Today, we take more pictures than ever. This year, it is estimated that billions of people with their smartphones will take 1.2 billion images. Almost nothing, right?
However, while many of these images will be shared on social networks, many others will be forgotten. Some good selfies will appear before your eyes when you slide your finger to the left or right, but few photos will make their transition to the physical world, becoming memories printed on paper, canvas, etc.
And although it makes no sense to fight for progress, we should also pay attention to the value of an impression. We may no longer print each photo by default, but this may be good.
Now it’s about quality instead of quantity, and the images we choose to print deserve the best treatment. There has never been a better time to photo print than now, thanks to technological advances in digital cameras and printers.
We have heard many times, and not only in photography, that the impression is dead or dying, right?
Although a specific type of impression has undoubtedly diminished, this does not mean any tragedy. Prints used to be the only way we had to see our photos (except the slide film and projector use). We left our movie at the establishment and picked it up 24 hours later, not because it was a better system, but because it was all we had.
But when printing was the norm, many photos were lost and forgotten (and some were found again). Most photos ended up in albums or shoeboxes that would collect dust until the day of some movement. In addition, many fewer photos were taken. In the year 200, for example, Kodak announced that 80,000 million photographs had been assumed that year.
That sounds like many photos, and the truth is that it was a great milestone at that time, but now 1.12 billion more photos are made, until reaching 1.2 billion in 2017.
With so many photos taken, it is common that few images are printed. After all, each print costs money, so people will not print 1.2 billion photos (maybe a tiny fraction of that amount is published).
Photography and Photo Print
In addition, the purpose of the impression (and often of taking the Photo Print in the first place) was to share that memory with another person. Now, however, sharing images electronically is also much more convenient.
But people still love impressions. In addition, instant photography has undergone a major resurgence in recent years.
Polaroid Original has built a complete brand with cameras and Fujifilm Instax movie packages, making up six of the top ten best-selling photography products in Amazon’s last holiday season.
The digital and printed world are not enemies.
The digital world has also changed how we print; there is no going back. The number of standard 4 x 6-inch photo Prints is expected to decrease to 39,000 million this year, compared to 47,000 million in 2014, according to information provided by Key Point Intelligence to Digital Trends.
While this may be bad news for the photo lab, it does not mean the bane of the art of printing. Key Point Intelligence expects the downward trend to slow and remain at around 36,000 million copies in 2021.
Also, despite what people perceive as a decrease in print media, the number of magazines produced has remained constant since 2008, according to 99U.
Any publication’s circulation may be smaller, but each one is of higher quality and more specific. From design to photography and paper selection, everything has improved.
Instead of regretting the decrease in quantity, we should celebrate the opportunity to produce higher quality Photo Prints, as digital technology offers us. This new era has provided us with new technologies and ways to produce high-quality prints. Today we have the tools to make better impressions than ever.
With a $ 600 photo inkjet printer on your desk, you can produce a quality 13 x 19-inch print in your home that competes even with what a professional laboratory can do.
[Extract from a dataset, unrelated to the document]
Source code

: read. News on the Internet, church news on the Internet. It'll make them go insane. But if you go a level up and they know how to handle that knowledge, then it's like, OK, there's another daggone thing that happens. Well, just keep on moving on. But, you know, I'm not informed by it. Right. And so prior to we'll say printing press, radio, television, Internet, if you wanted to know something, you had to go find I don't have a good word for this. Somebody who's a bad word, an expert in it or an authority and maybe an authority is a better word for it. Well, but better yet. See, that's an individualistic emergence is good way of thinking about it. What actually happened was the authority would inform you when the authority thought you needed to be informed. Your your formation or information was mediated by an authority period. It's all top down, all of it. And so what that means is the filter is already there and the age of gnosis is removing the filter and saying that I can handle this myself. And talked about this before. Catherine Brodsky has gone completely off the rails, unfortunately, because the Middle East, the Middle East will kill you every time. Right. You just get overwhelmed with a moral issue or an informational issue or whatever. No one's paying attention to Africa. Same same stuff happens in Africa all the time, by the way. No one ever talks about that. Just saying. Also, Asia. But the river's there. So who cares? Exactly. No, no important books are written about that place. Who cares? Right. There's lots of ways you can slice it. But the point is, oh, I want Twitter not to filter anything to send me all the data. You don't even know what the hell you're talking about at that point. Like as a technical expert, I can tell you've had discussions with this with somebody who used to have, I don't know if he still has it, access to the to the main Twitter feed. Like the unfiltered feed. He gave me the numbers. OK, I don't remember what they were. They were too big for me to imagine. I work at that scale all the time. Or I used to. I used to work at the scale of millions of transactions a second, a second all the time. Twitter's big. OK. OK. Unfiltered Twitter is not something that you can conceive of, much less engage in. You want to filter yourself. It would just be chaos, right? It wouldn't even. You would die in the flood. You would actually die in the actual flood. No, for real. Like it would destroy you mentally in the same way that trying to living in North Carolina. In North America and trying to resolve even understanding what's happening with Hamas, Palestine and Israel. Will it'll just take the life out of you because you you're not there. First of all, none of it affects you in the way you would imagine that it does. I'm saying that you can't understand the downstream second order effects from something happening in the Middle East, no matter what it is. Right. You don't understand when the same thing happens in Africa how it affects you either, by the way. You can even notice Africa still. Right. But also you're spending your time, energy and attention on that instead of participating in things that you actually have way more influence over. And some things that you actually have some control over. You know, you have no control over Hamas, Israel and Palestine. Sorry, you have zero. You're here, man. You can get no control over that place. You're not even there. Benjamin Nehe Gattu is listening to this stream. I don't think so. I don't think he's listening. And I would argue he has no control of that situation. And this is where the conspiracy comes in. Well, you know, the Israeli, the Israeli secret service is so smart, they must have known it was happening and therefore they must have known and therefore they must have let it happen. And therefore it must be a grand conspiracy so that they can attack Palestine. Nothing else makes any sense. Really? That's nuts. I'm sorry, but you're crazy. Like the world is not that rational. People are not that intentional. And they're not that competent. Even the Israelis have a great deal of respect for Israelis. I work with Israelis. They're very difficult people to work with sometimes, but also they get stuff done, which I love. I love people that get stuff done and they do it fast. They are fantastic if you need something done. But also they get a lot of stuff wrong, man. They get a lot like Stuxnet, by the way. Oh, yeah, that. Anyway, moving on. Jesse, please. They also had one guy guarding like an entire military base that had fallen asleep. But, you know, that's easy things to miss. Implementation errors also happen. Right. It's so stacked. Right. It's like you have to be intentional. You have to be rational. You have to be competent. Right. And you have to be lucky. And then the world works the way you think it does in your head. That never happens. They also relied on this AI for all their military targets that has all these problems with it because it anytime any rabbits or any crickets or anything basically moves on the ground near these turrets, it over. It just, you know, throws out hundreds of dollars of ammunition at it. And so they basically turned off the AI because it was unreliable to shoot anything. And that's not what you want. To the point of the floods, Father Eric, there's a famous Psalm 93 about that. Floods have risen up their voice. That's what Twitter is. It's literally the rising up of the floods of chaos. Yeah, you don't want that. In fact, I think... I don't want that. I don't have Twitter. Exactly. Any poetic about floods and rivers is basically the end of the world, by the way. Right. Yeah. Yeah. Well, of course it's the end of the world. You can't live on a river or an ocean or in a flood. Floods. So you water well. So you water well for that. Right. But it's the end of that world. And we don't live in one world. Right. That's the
In the past, however, you should have turned part of your house into a dark room to be able to reveal your photos. Of course, many professionals did precisely that, but the system was beyond the reach of most fans.
No one can deny that the digital era has made professional printing more accessible (not to mention the amount of water and hazardous chemicals needed is reduced).
Printing can be more secure.
Even if you run out of wall space, printing can be essential to your image file.
In addition, JPEG, the standard of compressed images, is beginning to give way to the new HEIF format. Optical discs such as DVDs used to be the gold standard of photo backup, but now they have almost disappeared. External hard drives have gone through several physical connection types, from USB to FireWire to Thunderbolt, and several generations of each.
In short, there is no guarantee that tomorrow’s computer can read the photos you take today unless you constantly modernize your digital files. Cloud services can help with this, but they also do not guarantee that the companies running them will always remain.
An impression, however, can last more than 100 years when stored correctly (and yes, you can make this type of printing at home). It is not a replacement for digital backups, but for your most important photos, a print offers a perfect way of conservation, at a minimum.
It is about your art.
Seeing a high-quality print of an image you made can be fascinating
Printing for archival reasons is logical, but the real reason you should start printing is rather emotional. When done correctly, seeing a high-quality print of an image you made can be fascinating.
Something about keeping a final impression on your hands is infinitely more satisfying than seeing a photo on a screen, especially a pocket. It also serves as a tangible and permanent product of your work, a monument to time and the effort you put into creating it.
So take a trillion photos. Forget billions, but print one and do it right.